* _What to do_
Copy out every line of the records from the one containing "Table Dinner September" down to the one containing "a unique service", including both of those lines, without changing a character.

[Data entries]
********************
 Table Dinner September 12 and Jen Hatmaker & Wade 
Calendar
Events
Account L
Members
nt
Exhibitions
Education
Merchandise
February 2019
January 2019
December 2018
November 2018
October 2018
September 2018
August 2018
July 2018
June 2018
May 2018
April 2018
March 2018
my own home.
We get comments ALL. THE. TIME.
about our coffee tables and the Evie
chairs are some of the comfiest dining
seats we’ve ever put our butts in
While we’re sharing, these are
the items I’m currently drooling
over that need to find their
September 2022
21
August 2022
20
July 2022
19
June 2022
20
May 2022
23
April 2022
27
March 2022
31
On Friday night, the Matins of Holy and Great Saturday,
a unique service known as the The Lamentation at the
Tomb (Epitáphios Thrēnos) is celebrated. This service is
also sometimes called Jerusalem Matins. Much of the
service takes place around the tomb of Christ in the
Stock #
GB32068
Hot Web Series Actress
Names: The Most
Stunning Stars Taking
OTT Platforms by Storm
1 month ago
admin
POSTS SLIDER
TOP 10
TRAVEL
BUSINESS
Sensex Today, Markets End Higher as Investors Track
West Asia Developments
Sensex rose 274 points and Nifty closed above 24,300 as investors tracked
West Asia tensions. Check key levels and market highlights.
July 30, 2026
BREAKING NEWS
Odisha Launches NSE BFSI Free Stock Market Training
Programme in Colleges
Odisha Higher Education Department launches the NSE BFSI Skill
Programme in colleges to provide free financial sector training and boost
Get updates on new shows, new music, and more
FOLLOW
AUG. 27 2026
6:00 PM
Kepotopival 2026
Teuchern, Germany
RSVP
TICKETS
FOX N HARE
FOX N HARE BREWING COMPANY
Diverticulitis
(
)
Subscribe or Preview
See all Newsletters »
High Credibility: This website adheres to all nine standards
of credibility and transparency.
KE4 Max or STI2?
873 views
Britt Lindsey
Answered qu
********************
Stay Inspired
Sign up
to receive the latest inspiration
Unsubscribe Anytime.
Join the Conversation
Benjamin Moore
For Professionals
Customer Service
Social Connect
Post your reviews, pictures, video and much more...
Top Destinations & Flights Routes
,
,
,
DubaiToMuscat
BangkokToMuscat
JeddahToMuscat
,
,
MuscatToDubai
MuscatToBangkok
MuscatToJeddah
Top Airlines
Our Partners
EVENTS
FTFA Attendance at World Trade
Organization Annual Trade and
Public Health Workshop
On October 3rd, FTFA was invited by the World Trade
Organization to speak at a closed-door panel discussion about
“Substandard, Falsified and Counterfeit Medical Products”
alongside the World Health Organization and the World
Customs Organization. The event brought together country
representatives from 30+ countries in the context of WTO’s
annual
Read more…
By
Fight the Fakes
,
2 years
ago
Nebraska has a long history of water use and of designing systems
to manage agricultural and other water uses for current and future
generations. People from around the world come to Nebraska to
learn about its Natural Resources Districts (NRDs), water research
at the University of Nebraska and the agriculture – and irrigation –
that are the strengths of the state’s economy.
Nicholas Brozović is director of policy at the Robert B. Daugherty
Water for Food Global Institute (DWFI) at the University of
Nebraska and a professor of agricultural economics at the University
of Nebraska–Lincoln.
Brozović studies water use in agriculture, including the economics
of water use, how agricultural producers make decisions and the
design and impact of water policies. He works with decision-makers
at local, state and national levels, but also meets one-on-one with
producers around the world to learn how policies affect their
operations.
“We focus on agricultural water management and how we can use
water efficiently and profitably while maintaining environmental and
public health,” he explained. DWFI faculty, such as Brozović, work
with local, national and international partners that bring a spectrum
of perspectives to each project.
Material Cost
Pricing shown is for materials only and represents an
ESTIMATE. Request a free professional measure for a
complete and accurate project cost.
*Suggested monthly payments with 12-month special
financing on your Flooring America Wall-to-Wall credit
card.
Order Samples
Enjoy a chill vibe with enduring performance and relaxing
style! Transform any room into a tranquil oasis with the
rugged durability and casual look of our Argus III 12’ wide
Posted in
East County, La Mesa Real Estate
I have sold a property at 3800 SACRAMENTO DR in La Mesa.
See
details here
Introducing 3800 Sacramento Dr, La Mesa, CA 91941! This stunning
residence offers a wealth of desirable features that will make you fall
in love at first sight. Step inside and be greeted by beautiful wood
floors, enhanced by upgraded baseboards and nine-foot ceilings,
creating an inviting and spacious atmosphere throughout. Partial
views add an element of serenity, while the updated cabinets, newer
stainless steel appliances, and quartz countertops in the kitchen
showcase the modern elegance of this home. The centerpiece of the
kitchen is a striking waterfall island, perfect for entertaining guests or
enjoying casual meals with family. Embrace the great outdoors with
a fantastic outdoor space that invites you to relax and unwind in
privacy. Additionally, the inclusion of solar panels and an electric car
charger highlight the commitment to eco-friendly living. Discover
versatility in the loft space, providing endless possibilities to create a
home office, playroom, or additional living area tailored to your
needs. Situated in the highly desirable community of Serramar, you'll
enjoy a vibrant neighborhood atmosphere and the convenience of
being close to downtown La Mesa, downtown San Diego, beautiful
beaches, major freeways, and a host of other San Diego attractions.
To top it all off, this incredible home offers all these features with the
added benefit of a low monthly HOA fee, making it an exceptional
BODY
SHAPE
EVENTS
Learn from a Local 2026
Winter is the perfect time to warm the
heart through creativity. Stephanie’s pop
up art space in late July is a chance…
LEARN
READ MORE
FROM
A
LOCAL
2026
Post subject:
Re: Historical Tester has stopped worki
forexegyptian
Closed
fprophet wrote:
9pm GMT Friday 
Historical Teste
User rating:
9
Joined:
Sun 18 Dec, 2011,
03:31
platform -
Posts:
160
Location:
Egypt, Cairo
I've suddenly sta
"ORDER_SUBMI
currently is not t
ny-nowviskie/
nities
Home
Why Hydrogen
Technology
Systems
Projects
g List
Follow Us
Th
********************
* _Exercise output_
 Table Dinner September 12 and Jen Hatmaker & Wade 
Calendar
Events
Account L
Members
nt
Exhibitions
Education
Merchandise
February 2019
January 2019
December 2018
November 2018
October 2018
September 2018
August 2018
July 2018
June 2018
May 2018
April 2018
March 2018
my own home.
We get comments ALL. THE. TIME.
about our coffee tables and the Evie
chairs are some of the comfiest dining
seats we’ve ever put our butts in
While we’re sharing, these are
the items I’m currently drooling
over that need to find their
September 2022
21
August 2022
20
July 2022
19
June 2022
20
May 2022
23
April 2022
27
March 2022
31
On Friday night, the Matins of Holy and Great Saturday,
a unique service known as the The Lamentation at the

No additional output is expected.